Page excerpt:
○ ○ ○ ○ ○ ○ ○
A man went to the police station wishing to speak with the burglar who had broken into his house the night before.

"You'll get your chance in court," said the desk sergeant.

"No, no,no!" said the man. "I want to know how he got into the house without waking my wife. I`ve been trying to do that for years!"

***********

*Lost Wife*

The man approached a very beautiful woman in a large supermarket and asked,"You know, I've lost my wife here in the supermarket.

Can you talk to me for a couple of minutes?"

"Why?" she asks.

"Because every time I talk to a beautiful woman, my wife appears out of nowhere."

***********

*Teacher*

"If there are any idiots in the room, will they please stand up?" said the sarcastic teacher.

After a long silence, one freshman rose to his feet."Now then mister, why do you consider yourself an idiot?" enquired the teacher with a sneer.
○ ○ ○ ○ ○ ○ ○
Stated goal: Write the next part of the jokes above, picking up right after the teacher's sneering question to the freshman.

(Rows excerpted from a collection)
○ ○ ○ ○ ○ ○ ○
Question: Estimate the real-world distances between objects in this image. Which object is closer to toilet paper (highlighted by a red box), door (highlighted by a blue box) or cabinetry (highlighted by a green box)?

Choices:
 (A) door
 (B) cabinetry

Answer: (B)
○ ○ ○ ○ ○ ○ ○
Result for this exercise:
"Well, actually I don't," said the student, "but I hate to see you standing up there all by yourself."

***********

*Hearing*

An elderly gentleman had serious hearing problems for a number of years.

He went to the doctor and the doctor was able to have him fitted for a set of hearing aids that allowed the gentleman to hear 100%.

The elderly gentleman went back in a month to the doctor and the doctor said, "Your hearing is perfect. Your family must be really pleased that you
can hear again."

The gentleman replied, "Oh, I haven't told my family yet. I just sit around and listen to the conversations. I've changed my will three times!"